Descripción del ejercicio:
Continúa el texto sobre la política monetaria y las burbujas financieras a partir de su última oración.
== Texto de lectura
En lugar de eso, se está desviando hacia otro tipo de inversiones no
productivas que ofrecen rendimientos superiores del capital invertido por los
accionistas. Hasta los años 80, las dos se mantuvieron a la par —alrededor del 9%
del PIB. Desde entonces, y especialmente en los últimos años, mientras que la
inversión real ha descendido hasta el 4% del PIB, las ganancias empresariales
han aumentado hasta cerca del 12% del PIB [2].
Los
altos cargos financieros que dirigen la política monetaria en EE.UU. y otros
grandes países capitalistas no pueden ignorar estos hechos: que la mayor parte
de la liquidez que tan generosamente inyectan al sector financiero se utiliza
para transacciones especulativas en ese mismo sector sin que se aprecie ningún
impacto positivo en la economía real. De modo que la pregunta es: ¿por qué
insisten entonces en bombear dinero al sector financiero? La respuesta, como se
mencionó anteriormente, es que en lugar de la política monetaria keynesiana
parece que acaban de descubrir un nuevo estímulo monetario (del lado de la
oferta): “el efecto goteo” de la inflación del precio de los activos.
Al
presentar la inflación del precio de los activos como una herramienta monetaria
para estimular la economía, los responsables de estas políticas, tanto en
EE.UU. como en otros países capitalistas, ya no son reacios a crear burbujas
financieras; esas burbujas son vistas y mostradas como capaces de estimular la
economía gracias a la mejora de la demanda como consecuencia de la
revalorización de los activos. En lugar de regular o limitar las
actividades especulativas del sector financiero, los responsables de la política
económica,
con el Banco de la Reserva Federal a la cabeza desde los días de Alan
Greenspan, han estado favoreciendo las burbujas del precio de los activos
—enriqueciendo a los ricos todavía más y exacerbando las desigualdades.
Aparte
de cuestiones tales como la justicia social y la seguridad económica para la
mayoría de la sociedad, la idea de crear burbujas de activos como vectores de
estimulación económica es además insostenible —mejor dicho, destructiva— a
largo plazo: las burbujas financieras, sin importar cuánto puedan llegar a
durar o crecer, en última instancia están ligadas al valor real producido (por
los trabajadores) en una economía. Los agentes de la oligarquía financiera que
dirigen la política económica no parecen preocuparse ante esta siniestra
perspectiva ya que aparentemente han descubierto algo parecido a un plan de
aseguramiento [insurance protection scheme] que podría proteger al mercado y a
los principales actores financieros contra los riesgos de las burbujas
financieras.
====
== Datos proporcionados
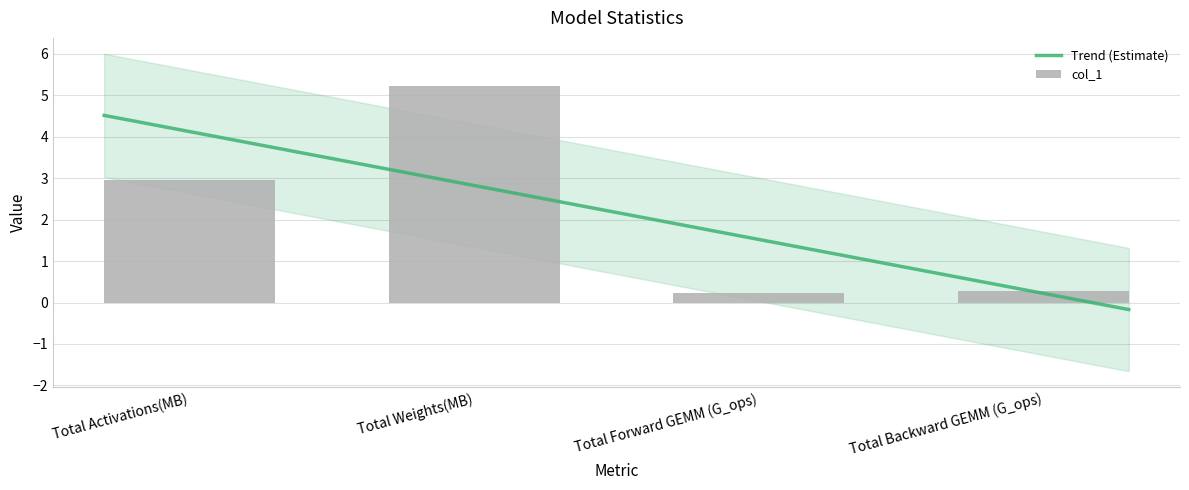

What is the difference between the maximum and minimum values?

5.0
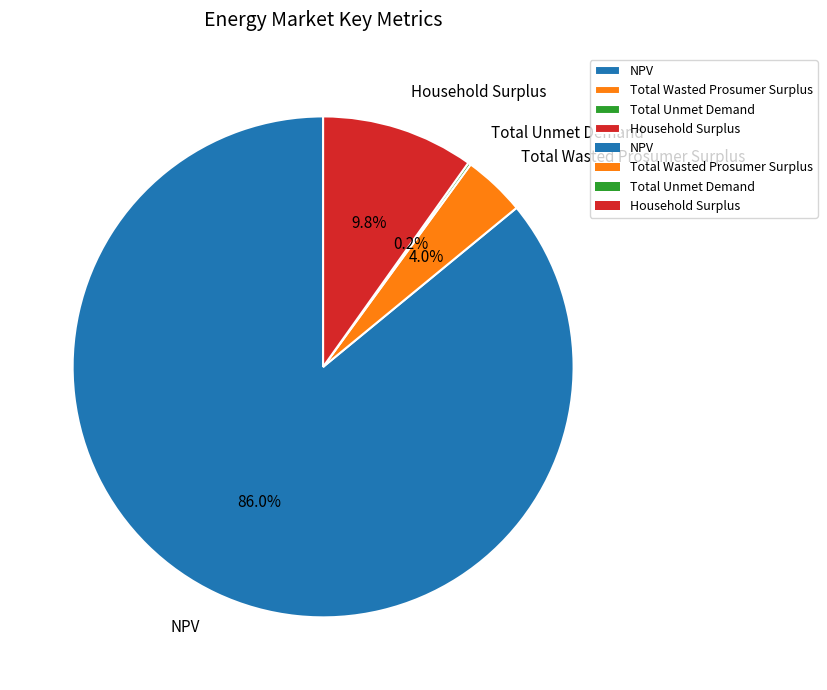

Which category has the biggest portion of the pie?

NPV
====
Respuesta:
Asegurar
las burbujas financieras: una nueva burbuja para tapar la que estalló
Al
parecer, a quienes defienden las burbujas de activos como un estímulo económico
no les preocupan los efectos desestabilizadores de las burbujas que ellos
contribuyen a crear, ya que tienden a pensar (o esperar) que las probables
perturbaciones y pérdidas provocadas por el posible estallido de una burbuja
pueden compensarse creando otra burbuja. En otras palabras, creen haber
encontrado una póliza de seguros para las burbujas que estallan inflando otras
nuevas. El profesor Peter Gowan de la London Metropolitan University describe
esta estrategia perversa con las siguientes palabras:
Tanto
los reguladores de Washington como los de Wall Street obviamente pensaron que
juntos podrían controlar los estallidos. Esto significaba que no había
necesidad de evitar que dichas burbujas se formaran: por el contrario, es
evidente que ambos reguladores y operadores las crearon, pensando sin duda que
una de las maneras de controlar las que estallaban era inflar una nueva en otro
sector: tras la crisis de las “dot com”, la burbuja inmobiliaria; detrás de
aquella, una de los precios de la energía o de los mercados emergentes, y así
sucesivamente [3].
Randall
W. Forsyth de [la revista financiera] Barron’s señala
igualmente que “Greenspan siempre sostuvo que los responsables de política
monetaria pueden… limpiar las secuelas de la quiebra —lo que significaba
impulsar una nueva burbuja, alegó”. Es obvio que con esta política de asegurar
realmente las burbujas financieras la propuesta especulativa siempre saldría
ganando, una propuesta a la que acertadamente se denomina “daños morales”
["moral hazard"], ya que fomenta la asunción de riesgos a costa de
otros —en este caso el 99%, pues el coste de rescatar a los jugadores
“too-big-to-fail” [demasiado grandes para quebrar] se paga con políticas de
austeridad que favorecen los recortes. Sabiendo que “la Reserva Federal
intervendría para rescatar a los mercados, fueron de exceso en exceso”, sigue
diciendo Forsyth. “Así que, la quiebra del [fondo de cobertura] Long-Term
Capital Management en 1998 engendró el crédito fácil que llevó a la burbuja y
al estallido de las ‘dot com’, que a su vez condujo a la facilidad extrema y a
la burbuja inmobiliaria” [4].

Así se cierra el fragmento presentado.